Manassas Journal Messenger | Witness to history

Sam and Regina Spiegel’s survival through one of the darkest periods of modern history is a story of death marches, premonitions and Nazi atrocities. Improbably, it’s also a love story.

Sam, 84, and Regina, 80, will tell their story on Tuesday at the Woodbridge campus of the Northern Virginia Community College.

The Spiegels, who now live in Rockville, Md., met doing forced labor in a munitions factory in Pionki, Poland. Regina was originally from Radom, a city with a population of about 130,000 people, and Sam was originally from Kozienice. Regina’s parents smuggled her into Pionki; Sam had been assigned work there. With the exception of Regina’s oldest brother (who, unbeknownst to her had smuggled himself into America) and oldest sister (with whom she was living), both never saw their families again.

“We had 500,000 Jews in our town,” said Sam. “Maybe 250 survived.”

In 1943 Regina’s sister, R?zia, and her baby, were shot while trying to run away from the deportation cattle cars.

“I felt like I lost another mother,” said Regina. “I thought that my life was over.”

In the fall of 1944 Sam and Regina were deported to Auschwitz, a concentration camp located 37 miles west of Krakow, Poland. Regina said that the ride was supposed to have taken six hours. Instead, it was three days without food or water, crammed into cattle cars.

Once there, men were sent to the left and women to the right.

“Regina, if we get out of here, meet me in my home town,” said Sam, as the couple was separated.

“Why your hometown and not mine?” said Regina, bewildered by the shouting in German and barking dogs.

From there, separately, they had their heads shaved and were issued a striped uniform, blanket and metal bowl. They also had a number tattooed in their forearm.

“It’s worse than being an animal,” said Sam of his time in Auschwitz.

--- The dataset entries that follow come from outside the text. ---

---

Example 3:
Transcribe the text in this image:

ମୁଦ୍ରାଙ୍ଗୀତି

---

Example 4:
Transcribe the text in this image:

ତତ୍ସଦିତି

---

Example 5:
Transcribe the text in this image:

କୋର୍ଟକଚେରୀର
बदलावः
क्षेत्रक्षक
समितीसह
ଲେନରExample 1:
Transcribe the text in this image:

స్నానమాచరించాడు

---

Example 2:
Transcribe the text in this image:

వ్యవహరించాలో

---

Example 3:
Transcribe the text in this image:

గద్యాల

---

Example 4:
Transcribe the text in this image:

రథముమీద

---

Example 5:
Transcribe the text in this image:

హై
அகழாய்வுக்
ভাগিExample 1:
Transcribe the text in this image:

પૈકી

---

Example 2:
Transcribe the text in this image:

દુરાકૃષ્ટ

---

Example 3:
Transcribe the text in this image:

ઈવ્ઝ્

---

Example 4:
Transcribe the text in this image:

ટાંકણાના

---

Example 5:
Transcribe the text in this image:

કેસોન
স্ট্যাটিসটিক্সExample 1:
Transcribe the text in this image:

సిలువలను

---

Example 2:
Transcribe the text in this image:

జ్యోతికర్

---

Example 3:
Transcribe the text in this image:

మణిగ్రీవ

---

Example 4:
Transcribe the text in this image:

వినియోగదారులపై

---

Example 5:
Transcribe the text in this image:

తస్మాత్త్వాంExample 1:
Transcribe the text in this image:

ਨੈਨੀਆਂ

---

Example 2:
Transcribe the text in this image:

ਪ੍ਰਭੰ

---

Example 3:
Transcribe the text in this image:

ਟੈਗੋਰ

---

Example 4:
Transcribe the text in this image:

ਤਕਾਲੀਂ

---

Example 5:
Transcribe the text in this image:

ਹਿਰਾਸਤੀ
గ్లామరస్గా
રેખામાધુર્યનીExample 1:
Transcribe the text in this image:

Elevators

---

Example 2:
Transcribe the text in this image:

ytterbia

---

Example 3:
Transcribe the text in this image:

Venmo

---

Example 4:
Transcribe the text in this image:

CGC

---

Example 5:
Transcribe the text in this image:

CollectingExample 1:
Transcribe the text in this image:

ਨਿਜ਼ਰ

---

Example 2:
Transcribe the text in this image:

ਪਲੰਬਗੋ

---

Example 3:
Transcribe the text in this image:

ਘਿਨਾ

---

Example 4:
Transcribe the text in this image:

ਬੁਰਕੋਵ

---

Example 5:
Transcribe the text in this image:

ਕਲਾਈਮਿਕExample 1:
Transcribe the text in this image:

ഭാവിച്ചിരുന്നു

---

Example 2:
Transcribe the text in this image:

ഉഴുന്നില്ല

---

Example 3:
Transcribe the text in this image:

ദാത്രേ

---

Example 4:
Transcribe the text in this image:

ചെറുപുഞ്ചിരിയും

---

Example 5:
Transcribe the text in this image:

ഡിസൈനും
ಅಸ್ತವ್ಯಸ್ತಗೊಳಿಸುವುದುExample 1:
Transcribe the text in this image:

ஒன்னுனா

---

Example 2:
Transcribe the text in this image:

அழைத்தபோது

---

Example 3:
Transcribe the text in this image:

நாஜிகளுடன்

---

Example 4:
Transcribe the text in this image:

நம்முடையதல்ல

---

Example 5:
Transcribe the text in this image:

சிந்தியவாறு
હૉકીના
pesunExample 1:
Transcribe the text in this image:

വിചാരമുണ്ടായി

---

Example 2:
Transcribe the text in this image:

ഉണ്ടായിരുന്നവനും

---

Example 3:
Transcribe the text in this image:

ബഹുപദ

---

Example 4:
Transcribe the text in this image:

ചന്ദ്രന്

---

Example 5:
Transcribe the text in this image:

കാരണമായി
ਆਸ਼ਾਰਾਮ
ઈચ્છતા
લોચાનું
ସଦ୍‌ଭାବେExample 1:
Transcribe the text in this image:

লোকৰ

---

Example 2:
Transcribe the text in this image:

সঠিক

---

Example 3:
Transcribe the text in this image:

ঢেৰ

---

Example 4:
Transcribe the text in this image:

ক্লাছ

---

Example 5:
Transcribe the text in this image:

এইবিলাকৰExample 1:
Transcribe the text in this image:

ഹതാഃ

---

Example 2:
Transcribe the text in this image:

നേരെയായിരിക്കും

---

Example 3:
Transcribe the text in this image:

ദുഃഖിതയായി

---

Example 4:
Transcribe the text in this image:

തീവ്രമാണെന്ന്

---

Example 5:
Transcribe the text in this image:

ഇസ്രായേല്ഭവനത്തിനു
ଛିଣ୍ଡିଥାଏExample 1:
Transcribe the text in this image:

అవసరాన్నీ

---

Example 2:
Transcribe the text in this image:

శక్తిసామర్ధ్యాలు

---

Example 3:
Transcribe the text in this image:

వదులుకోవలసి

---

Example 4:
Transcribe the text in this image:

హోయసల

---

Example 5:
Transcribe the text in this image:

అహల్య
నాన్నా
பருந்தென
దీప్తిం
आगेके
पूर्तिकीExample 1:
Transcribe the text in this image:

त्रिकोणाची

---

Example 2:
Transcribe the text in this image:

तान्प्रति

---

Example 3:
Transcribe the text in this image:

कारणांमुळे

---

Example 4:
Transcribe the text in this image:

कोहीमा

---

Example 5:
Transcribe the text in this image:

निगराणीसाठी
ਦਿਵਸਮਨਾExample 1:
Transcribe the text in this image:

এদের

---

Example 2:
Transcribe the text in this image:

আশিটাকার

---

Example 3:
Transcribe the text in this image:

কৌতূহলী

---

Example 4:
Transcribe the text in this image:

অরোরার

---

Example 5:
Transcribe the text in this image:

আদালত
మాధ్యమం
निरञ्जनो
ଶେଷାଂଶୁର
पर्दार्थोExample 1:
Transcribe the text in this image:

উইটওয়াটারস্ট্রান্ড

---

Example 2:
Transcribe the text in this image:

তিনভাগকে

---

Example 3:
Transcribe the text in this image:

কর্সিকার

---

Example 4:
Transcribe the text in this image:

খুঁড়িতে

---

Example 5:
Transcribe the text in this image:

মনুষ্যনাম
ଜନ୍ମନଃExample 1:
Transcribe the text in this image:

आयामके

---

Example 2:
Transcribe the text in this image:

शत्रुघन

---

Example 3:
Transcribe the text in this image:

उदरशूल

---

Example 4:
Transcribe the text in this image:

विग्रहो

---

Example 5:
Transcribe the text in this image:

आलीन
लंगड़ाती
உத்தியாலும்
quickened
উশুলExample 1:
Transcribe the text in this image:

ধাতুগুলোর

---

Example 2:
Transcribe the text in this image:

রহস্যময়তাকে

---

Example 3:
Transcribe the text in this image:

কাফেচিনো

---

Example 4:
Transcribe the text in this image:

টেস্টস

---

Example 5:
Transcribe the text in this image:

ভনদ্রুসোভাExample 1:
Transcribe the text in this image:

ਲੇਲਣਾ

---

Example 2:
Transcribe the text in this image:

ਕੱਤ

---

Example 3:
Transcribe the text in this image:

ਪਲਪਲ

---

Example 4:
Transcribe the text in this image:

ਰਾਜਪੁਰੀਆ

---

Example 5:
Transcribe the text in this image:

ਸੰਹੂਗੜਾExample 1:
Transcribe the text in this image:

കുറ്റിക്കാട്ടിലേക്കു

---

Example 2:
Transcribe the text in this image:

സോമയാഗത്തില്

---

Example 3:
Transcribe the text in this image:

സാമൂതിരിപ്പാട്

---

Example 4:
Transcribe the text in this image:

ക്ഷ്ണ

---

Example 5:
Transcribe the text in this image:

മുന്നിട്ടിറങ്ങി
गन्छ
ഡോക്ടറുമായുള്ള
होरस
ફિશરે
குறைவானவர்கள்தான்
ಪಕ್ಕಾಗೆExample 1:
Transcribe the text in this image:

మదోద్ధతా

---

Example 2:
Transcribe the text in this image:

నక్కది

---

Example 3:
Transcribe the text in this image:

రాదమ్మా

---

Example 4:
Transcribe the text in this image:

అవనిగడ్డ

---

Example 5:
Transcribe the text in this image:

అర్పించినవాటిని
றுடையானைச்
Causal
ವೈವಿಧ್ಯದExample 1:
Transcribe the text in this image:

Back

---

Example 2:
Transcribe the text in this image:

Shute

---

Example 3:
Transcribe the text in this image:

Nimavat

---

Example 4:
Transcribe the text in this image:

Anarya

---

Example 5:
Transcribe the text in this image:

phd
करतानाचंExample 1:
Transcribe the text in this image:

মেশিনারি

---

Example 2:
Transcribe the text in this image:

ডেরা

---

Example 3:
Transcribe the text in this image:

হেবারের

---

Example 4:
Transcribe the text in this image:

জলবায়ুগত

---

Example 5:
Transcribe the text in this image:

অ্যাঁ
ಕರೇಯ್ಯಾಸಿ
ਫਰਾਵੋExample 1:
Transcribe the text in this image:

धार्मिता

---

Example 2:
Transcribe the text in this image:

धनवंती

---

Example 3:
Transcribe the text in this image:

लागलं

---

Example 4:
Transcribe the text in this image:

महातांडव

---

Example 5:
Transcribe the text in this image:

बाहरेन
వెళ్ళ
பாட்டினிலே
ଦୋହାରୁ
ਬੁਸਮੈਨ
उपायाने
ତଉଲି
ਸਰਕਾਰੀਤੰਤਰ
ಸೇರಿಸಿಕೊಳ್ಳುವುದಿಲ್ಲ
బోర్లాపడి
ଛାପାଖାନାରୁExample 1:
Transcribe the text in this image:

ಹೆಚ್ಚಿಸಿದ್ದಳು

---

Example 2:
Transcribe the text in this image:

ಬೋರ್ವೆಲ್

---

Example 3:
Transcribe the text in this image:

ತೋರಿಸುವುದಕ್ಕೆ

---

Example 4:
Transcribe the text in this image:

Regina said a double-electric barbed wire fence, as well as SS soldiers with machine guns in guard towers surrounded the camp. Every day, she said, if someone didn’t look or feel good, they were taken away.

As people were being dragged away to their death, Regina said she recalls them saying, “Remember us.”

“It really was hell,” said Regina of the camp, where she spent about six weeks before being deported to another camp.

Against all odds, the couple survived, at points living in the woods for days at a time. At one point, a dream Sam had about his mother instructed him where to go – and saved his life in the process.

Sam and Regina were reunited after the war and married on May 21, 1946, in a Displaced Persons camp in Germany. Regina’s only surviving brother, Max Goodman, attended the wedding. Later the couple moved to America.

Today they have three children and nine grandchildren.

For a long time, the Spiegels were silent about what they had witnessed. Then, in 1975, the United Jewish Appeal, at the time the communal fundraising arm of the Jewish community, approached them to go on a mission to Poland and Israel.

Back for the first time, Regina saw the chimneys at Auschwitz again.

“I said to myself, ‘My goodness, I remember when people asked us to remember,’ ” she said. “We have to talk about it.”

To this day they talk about their experiences on army bases, in classrooms and on the March of the Living, a two-week trip for Jewish teenagers to Poland and Israel. They also volunteer at the Holocaust Museum in Washington, D.C.

Dr. Alicia Grodsky, a professor of psychology at NVCC, is sponsoring their discussion at the college.

“They have a beautiful outlook on life,” said Grodsky. “This is their mission, to teach about prejudice, stereotypes and discrimination? this can be a once in a lifetime experience.”

Regina said the lessons of the Holocaust are still applicable, especially considering the genocide in Darfur.

“They’re killing them by the thousands,” added Sam. “How can a man who burns people in a crematorium come home and play with his children?”

But the Spiegels said they hope their story inspires respect and kindness.

“I stress kindness because during the war, people were kind to me and it helped me survive,” said Regina. “We think of heroes as someone with a gun, but to me, kind people are heroes because you can make a difference in someone’s life.”

This past summer the Spiegels spoke to inner-city students in Washington D.C., and were overwhelmed by the response. One of the students drew a picture of Regina’s sister, from one of the few photographs remaining of her family in Poland.

“It gives me faith that maybe one of these days, maybe we’ll make a better world,” said Regina.

Staff writer Josh Eiserike can be reached at (703) 878-8072.

WHEN YOU GO

* A discussion with Holocaust survivors Sam and Regina Spiegel

* 11 a.m. to 1 p.m. Tuesday

* Northern Virginia Community College, 15200 Neabsco Mills Road, Woodbridge

* Free and open to the public; free parking in the B lot.